SELECTED EXCERPT:
🤖 AI Summary
This work addresses the significant computational overhead of the prefill phase in large language model inference under medium-to-short context lengths, where existing feed-forward network (FFN) sparsification methods struggle to balance acceleration and accuracy. The authors propose FastForward, a novel framework that introduces, for the first time, a predictive FFN sparsification mechanism tailored specifically for the prefill phase. It dynamically preserves critical computations and compensates for information loss through block-level context-aware neuron selection, a lightweight expert predictor, an error compensation network, and a layer-wise sparsity scheduling algorithm. Evaluated on 8B-scale models including LLaMA and Qwen, FastForward achieves up to 1.45× speedup under compute-bound conditions at 50% FFN sparsity, substantially reduces first-token latency, and incurs less than 6% accuracy degradation.

INFORMATION PROVIDED:
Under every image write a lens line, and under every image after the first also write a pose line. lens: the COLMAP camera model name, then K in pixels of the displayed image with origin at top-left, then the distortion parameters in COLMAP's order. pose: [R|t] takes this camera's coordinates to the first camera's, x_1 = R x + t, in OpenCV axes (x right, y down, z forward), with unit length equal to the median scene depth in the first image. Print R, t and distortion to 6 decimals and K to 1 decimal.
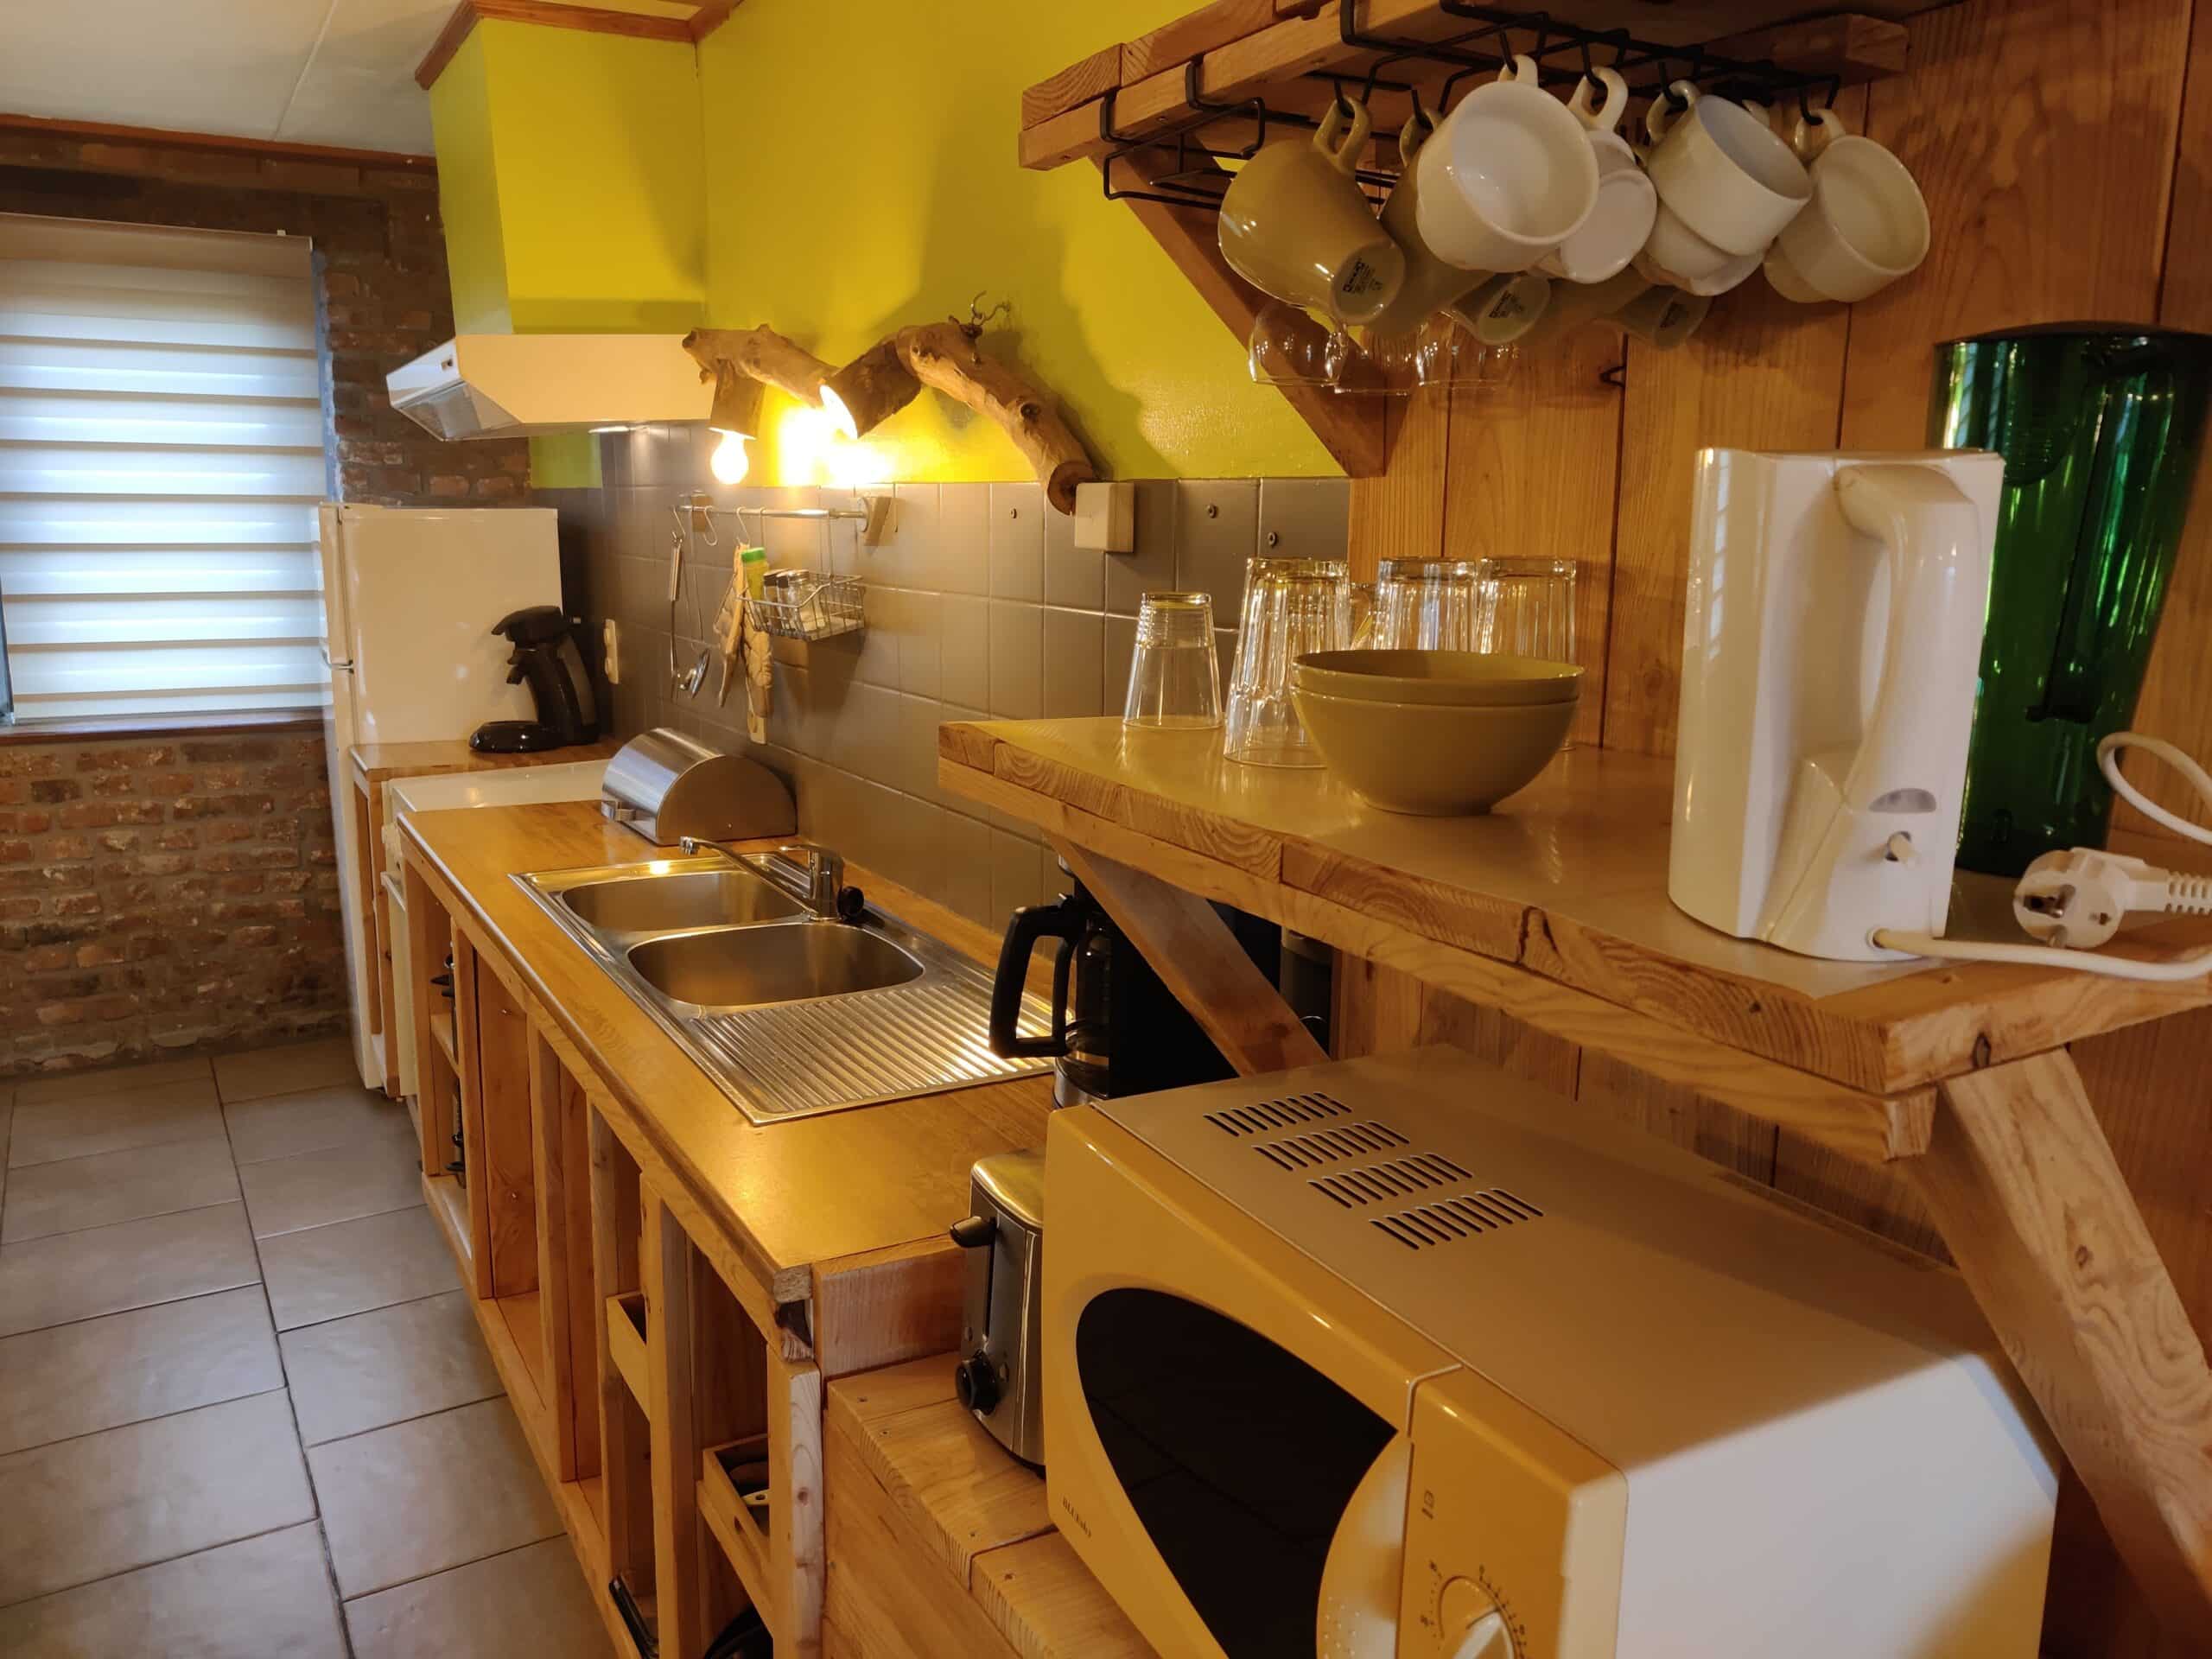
lens RADIAL K [[1679.8, 0, 1106.0], [0, 1679.8, 829.5], [0, 0, 1]] dist [-0.001438, -0.004526]
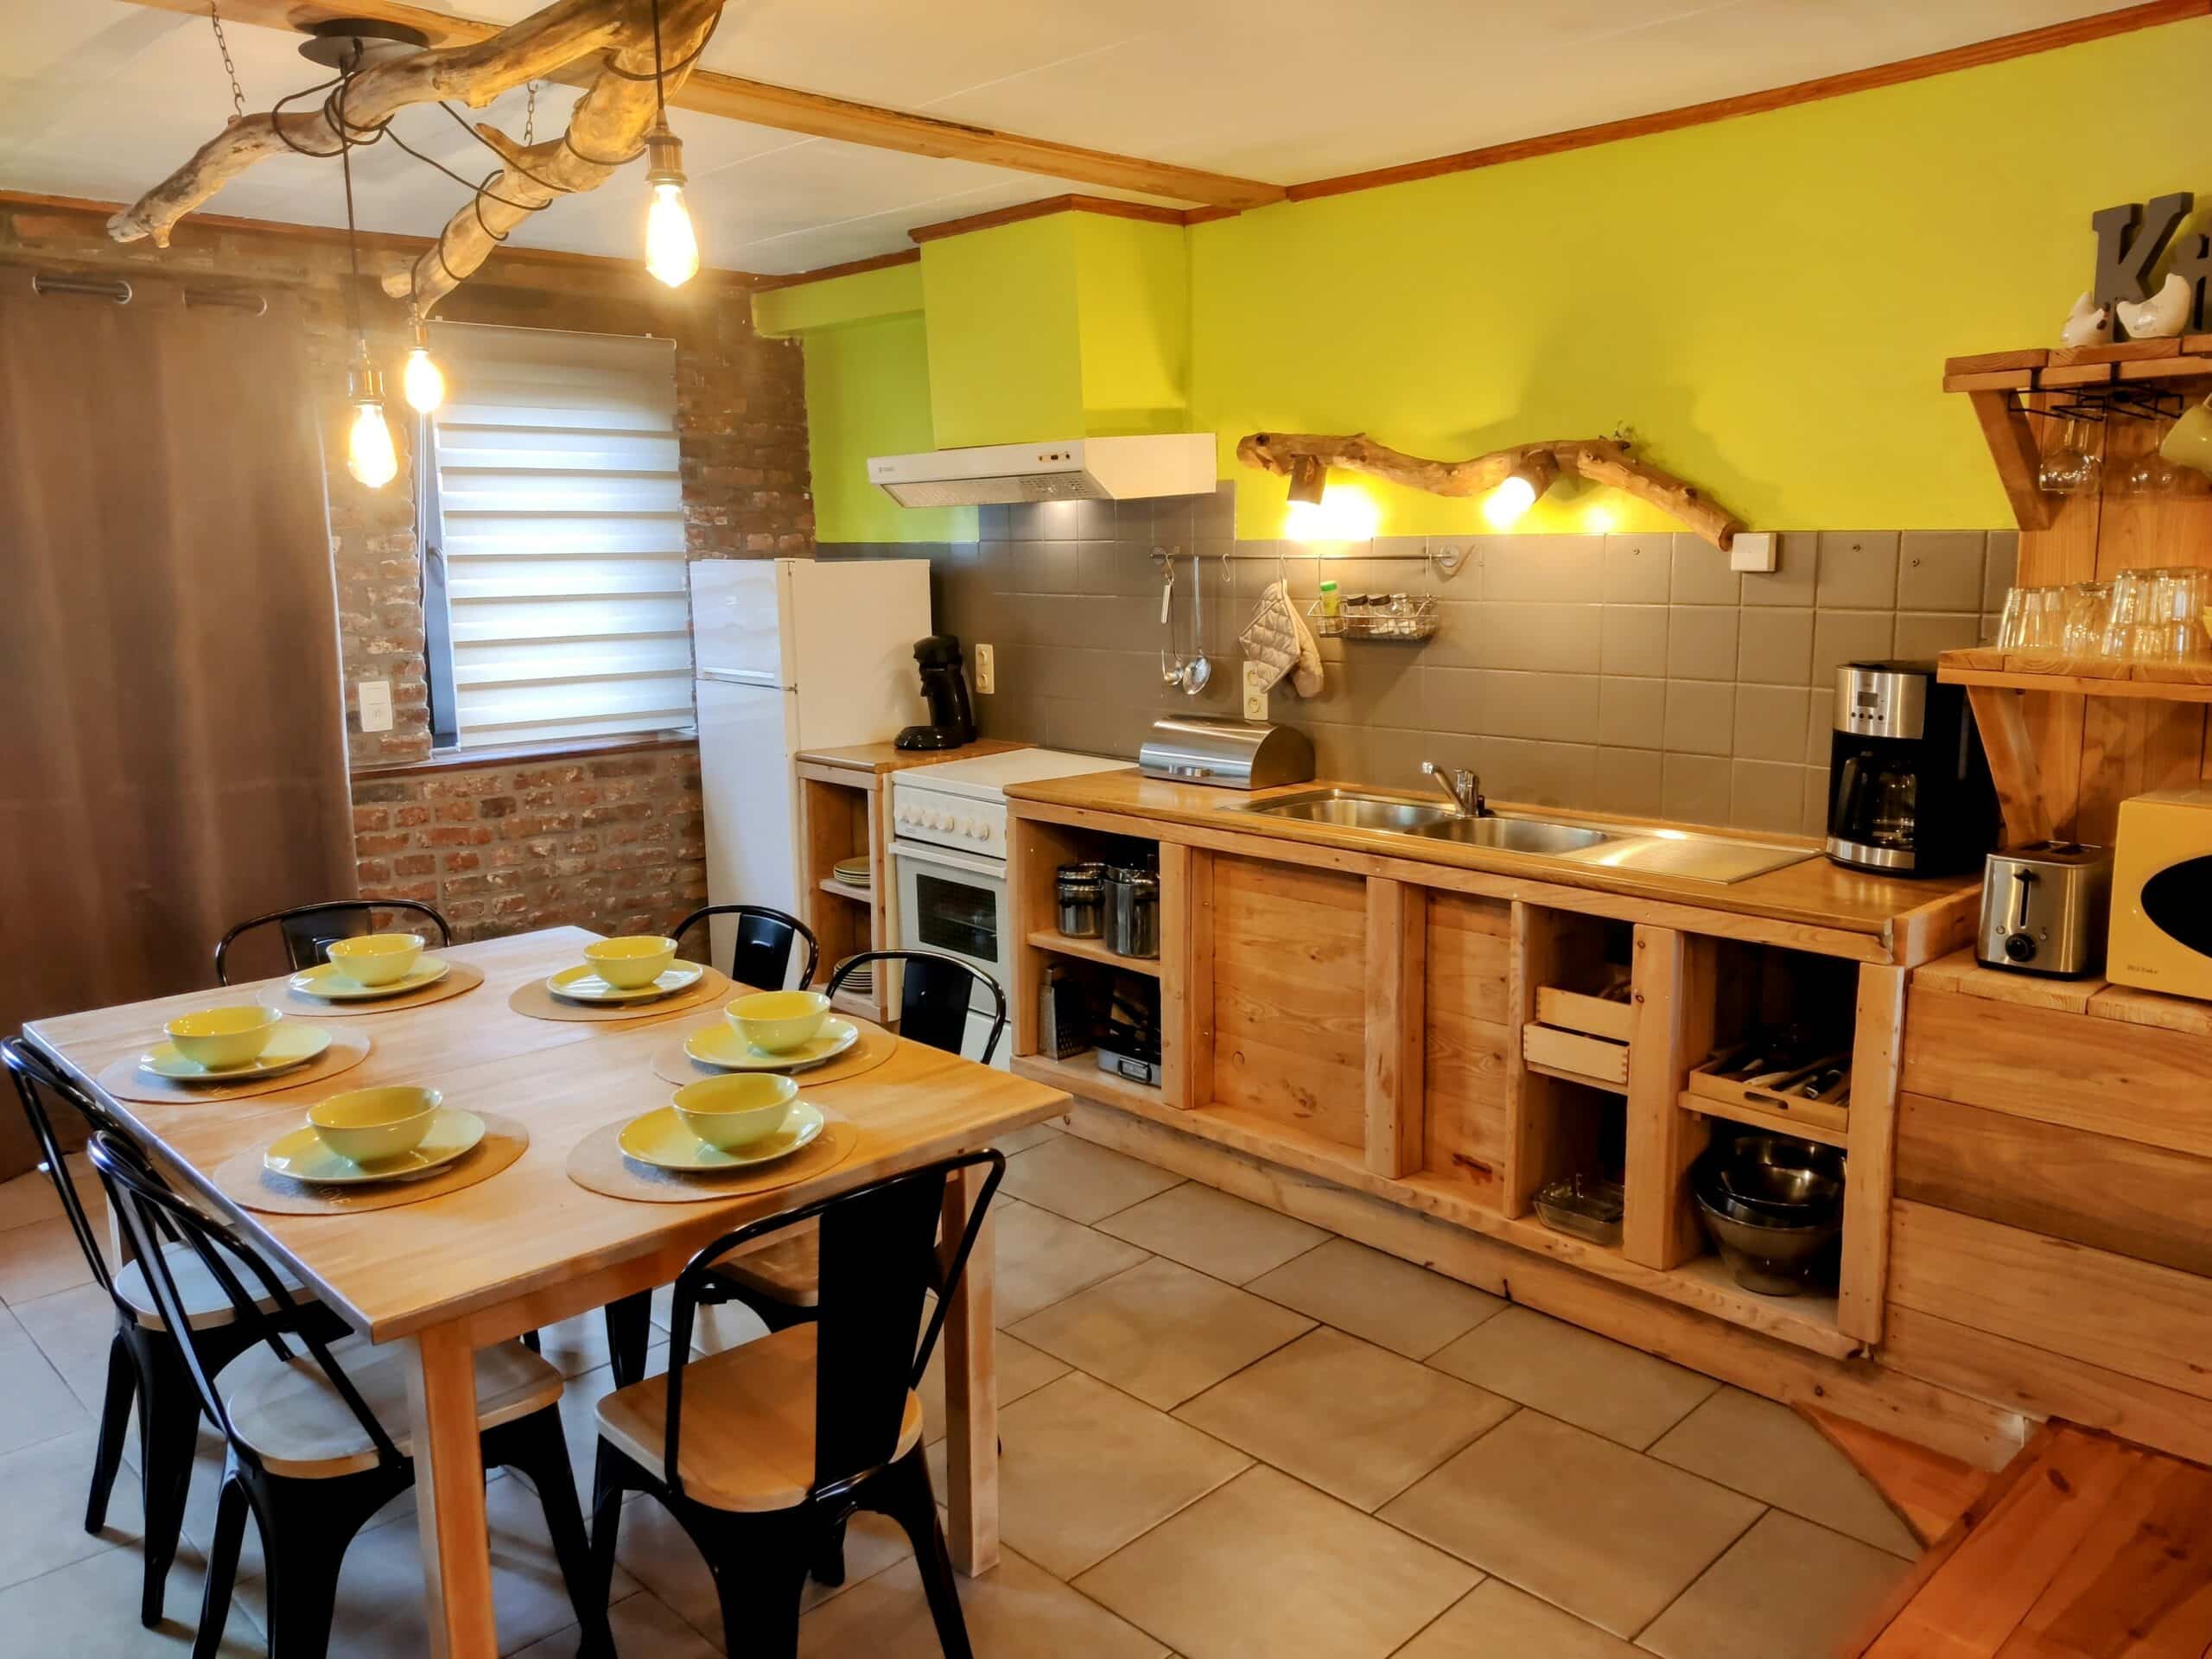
lens RADIAL K [[1679.8, 0, 1106.0], [0, 1679.8, 829.5], [0, 0, 1]] dist [-0.001438, -0.004526]
pose [[0.963941, -0.064825, 0.258099, -0.510609], [0.070189, 0.997466, -0.011614, 0.035387], [-0.256692, 0.029311, 0.966049, -0.239257]]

AIM OF THE EXERCISE:
Please pick up the FastForward summary above where it stops and continue it.

TASK RESPONSE:
📝 Abstract
The prefill stage of large language model (LLM) inference is a key computational bottleneck for long-context workloads. At short-to-moderate context lengths (1K--16K tokens), Feed-Forward Networks (FFNs) dominate this cost, accounting for most of the total FLOPs. Existing FFN sparsification methods, designed for autoregressive decoding, fail to exploit the prefill stage's parallelism and often degrade accuracy. To address this, we introduce FastForward, a predictive sparsity framework that accelerates LLM prefill through block-wise, context-aware FFN sparsity. FastForward combines (1) a lightweight expert predictor to select high-importance neurons per block, (2) an error compensation network to correct sparsity-induced errors, and (3) a layer-wise sparsity scheduler to allocate compute based on token-mixing importance. Across LLaMA and Qwen models up to 8B parameters, FastForward delivers up to 1.45$\times$ compute-bound speedup at 50% FFN sparsity with $<$ 6% accuracy loss compared to the dense baseline on LongBench, substantially reducing Time-to-First-Token (TTFT) for efficient, long-context LLM inference on constrained hardware.